▸ Consignes à suivre:
1: Dans les commentaires sur l'érotisme et la pornographie, réécrivez plus brièvement le paragraphe qui commence par « Si l'érotisme peut se passer de toute référence à l'amour », sans perdre ses faits principaux.
2: Donnez la suite des commentaires sur l'érotisme et la pornographie, après la dernière phrase du troisième commentaire.


5 commentaires
  1. « À la rigueur, l’érotique peut même se passer de toute référence à l’amour… »
    Si l’érotisme peut se passer de toute référence à l’amour, nous tombons probablement dans le porno. Pour avoir lu quelques livres pornos et érotiques, mon choix va dans l’érotisme. J’avoue humblement qu’à la lecture d’un livre porno, j’ai aussitôt envie d’aller faire un câlin avec ma femme, mais la trame de ce genre de livre s’arrête pratiquement là. A croire que l’auteur écrit ce genre de d’histoire par facilité et pour se faire de l’argent. L’écriture érotique est à mon avis plus subtile et agréable à lire. L’intérêt pour un auteur de romances n’est-il pas de suggérer, « de laisser un voile fin sous une peau nue » ? Peut-être n’ai-je pas lu les bons auteurs, mais je ne suis pas convaincu de l’intérêt littéraire de certains de ces livres.

  2. « par facilité et pour se faire de l’argent » : voilà qui semble contradictoire. S’il était facile de se faire de l’argent, cela se saurait ! 🙂
    Quelle est la différence entre l’érotisme et la porno ? Je dirais que la première conserve une ambition artistique, tandis que l’autre se contente d’une efficacité mesurable (du moins, cela me semble la définition généralement perçue de nos jours, car ces termes ont évidemment une histoire). À cet égard, on peut s’interroger également sur la nécessité de l’érotisme/la porno d’exciter le lecteur ? Le sexe qui n’a pas pour intention d’exciter le lecteur est-il donc négligeable ? De quoi parle-t-on dans ce cas : littérature adulte, tout simplement ?

  3. Peut-être un homme perçoit-il ce type de littérature différemment. Il serait intéressant de lancer le débat ou un sondage. Le sexe n’est pas négligeable dans la littérature, mais la romance doit-elle l’englober totalement ou comme tu le stipule dans ta dernière phrase, Jeanne, la littérature adulte ? Je me pose donc une question, n’étant pas du tout un spécialiste de ce genre de lecture (romance): un auteur de romances doit-il écrire une ou plusieurs scènes pornos pour que son œuvre ait plus de chance d’être lue?

▸ Lignes de données:

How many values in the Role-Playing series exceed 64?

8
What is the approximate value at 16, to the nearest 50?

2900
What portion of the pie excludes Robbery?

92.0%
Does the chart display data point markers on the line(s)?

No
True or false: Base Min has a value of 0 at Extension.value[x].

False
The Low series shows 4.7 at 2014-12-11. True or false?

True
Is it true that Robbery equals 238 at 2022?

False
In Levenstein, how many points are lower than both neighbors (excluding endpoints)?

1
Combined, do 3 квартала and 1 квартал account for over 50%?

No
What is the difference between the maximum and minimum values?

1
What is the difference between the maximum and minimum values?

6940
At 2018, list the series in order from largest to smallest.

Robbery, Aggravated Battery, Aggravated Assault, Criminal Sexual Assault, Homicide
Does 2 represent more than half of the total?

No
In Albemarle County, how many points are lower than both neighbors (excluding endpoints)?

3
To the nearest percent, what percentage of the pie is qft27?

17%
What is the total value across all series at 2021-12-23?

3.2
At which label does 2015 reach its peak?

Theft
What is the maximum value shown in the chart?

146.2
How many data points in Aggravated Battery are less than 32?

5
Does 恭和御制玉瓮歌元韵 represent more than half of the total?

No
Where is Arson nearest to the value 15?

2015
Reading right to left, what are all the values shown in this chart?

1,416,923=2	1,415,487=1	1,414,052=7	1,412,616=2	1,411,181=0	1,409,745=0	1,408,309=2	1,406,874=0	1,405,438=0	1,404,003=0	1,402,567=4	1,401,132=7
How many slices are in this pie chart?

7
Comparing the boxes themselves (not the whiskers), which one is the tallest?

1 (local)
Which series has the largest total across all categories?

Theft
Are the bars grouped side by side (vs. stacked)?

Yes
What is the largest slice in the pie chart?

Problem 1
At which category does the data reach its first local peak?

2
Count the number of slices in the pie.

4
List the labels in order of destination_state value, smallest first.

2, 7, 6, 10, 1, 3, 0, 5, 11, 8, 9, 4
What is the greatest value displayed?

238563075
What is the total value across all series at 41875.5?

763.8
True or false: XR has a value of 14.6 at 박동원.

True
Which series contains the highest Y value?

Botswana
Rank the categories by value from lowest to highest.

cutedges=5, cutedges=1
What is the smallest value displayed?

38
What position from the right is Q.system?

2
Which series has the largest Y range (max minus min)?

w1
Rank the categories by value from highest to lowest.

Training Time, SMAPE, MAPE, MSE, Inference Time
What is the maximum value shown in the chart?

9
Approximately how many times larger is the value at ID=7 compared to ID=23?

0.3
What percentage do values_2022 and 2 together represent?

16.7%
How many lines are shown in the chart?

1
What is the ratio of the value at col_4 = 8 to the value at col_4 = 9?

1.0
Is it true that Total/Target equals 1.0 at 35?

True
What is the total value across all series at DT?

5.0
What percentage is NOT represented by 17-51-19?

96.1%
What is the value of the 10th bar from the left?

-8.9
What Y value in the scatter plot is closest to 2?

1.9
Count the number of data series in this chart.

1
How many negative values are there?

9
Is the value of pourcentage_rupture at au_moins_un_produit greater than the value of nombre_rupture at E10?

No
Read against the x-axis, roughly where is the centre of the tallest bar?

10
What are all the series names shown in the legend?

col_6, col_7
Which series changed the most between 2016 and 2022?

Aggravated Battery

▸ Réponses fournies:
1: Un érotisme sans aucune référence à l'amour relève sans doute du porno. Ayant lu des livres des deux genres, je préfère l'érotisme. Un livre porno me donne aussitôt envie d'un câlin avec ma femme, mais son intrigue ne va guère plus loin, comme si l'auteur écrivait par facilité et pour gagner de l'argent. L'écriture érotique est plus subtile et plus agréable. Elle suggère, ce qui fait tout l'intérêt d'un auteur de romances. Je n'ai peut-être pas lu les bons auteurs, mais je doute de la valeur littéraire de certains de ces livres.

2:
    • Bien sûr qu’il existe du sexe explicite ailleurs que dans la romance ! Je suis loin d’être spécialiste, mais rien que dans ce que j’ai lu par hasard, je pourrais citer Virginie Despentes, Marie Laberge, les livres L’Herbe bleue, Les Infortunes de la Belle au Bois Dormant…

      Quant à ta question : je suis gênée par le terme « scènes porno », ce n’est du moins pas comme cela que je les perçois lorsque j’en lis. Ensuite, quand on parle du lectorat, il faut avoir conscience que ce dernier est profondément clivé : en dehors du lectorat traditionnel de la romance, la présence de sexe dans un contexte de passion et d’amour a très mauvaise presse, et fait presque automatiquement chuter une œuvre d’un statut potentiellement sérieux à un statut « pas sérieux ». Écrire de la romance, c’est assumer de s’aliéner toute une partie du lectorat qui méprise cette forme de littérature. Au contraire, au sein du lectorat de romance, nous attendons en général que l’aspect physique de l’amour ne soit pas éludé/ignoré/négligé, pour des raisons diverses et variées, qui ne sont pas forcément les mêmes d’une personne à l’autre. J’aborderai peut-être cette question plus en détail dans un prochain article.

  4. En fait quand j’ai évoqué le terme « scènes pornos », j’ai parlé en tant qu’auteur. Lorsque j’écris mes romans, je décortique l’ensemble et parle donc de « scène ». Je n’écris pas toujours en suivant, page par page. Ainsi, lorsque j’ai la trame dans la tête, je peux aussi bien commencer par la fin ou écrire une « scène » qui sera placé à un autre endroit du récit. Par exemple, pour mon premier livre, début et fin étaient achevés alors qu’une centaine de pages entre les deux n’étaient toujours pas noircies.
    Désolé de t’avoir gêné, ce n’était pas mon but.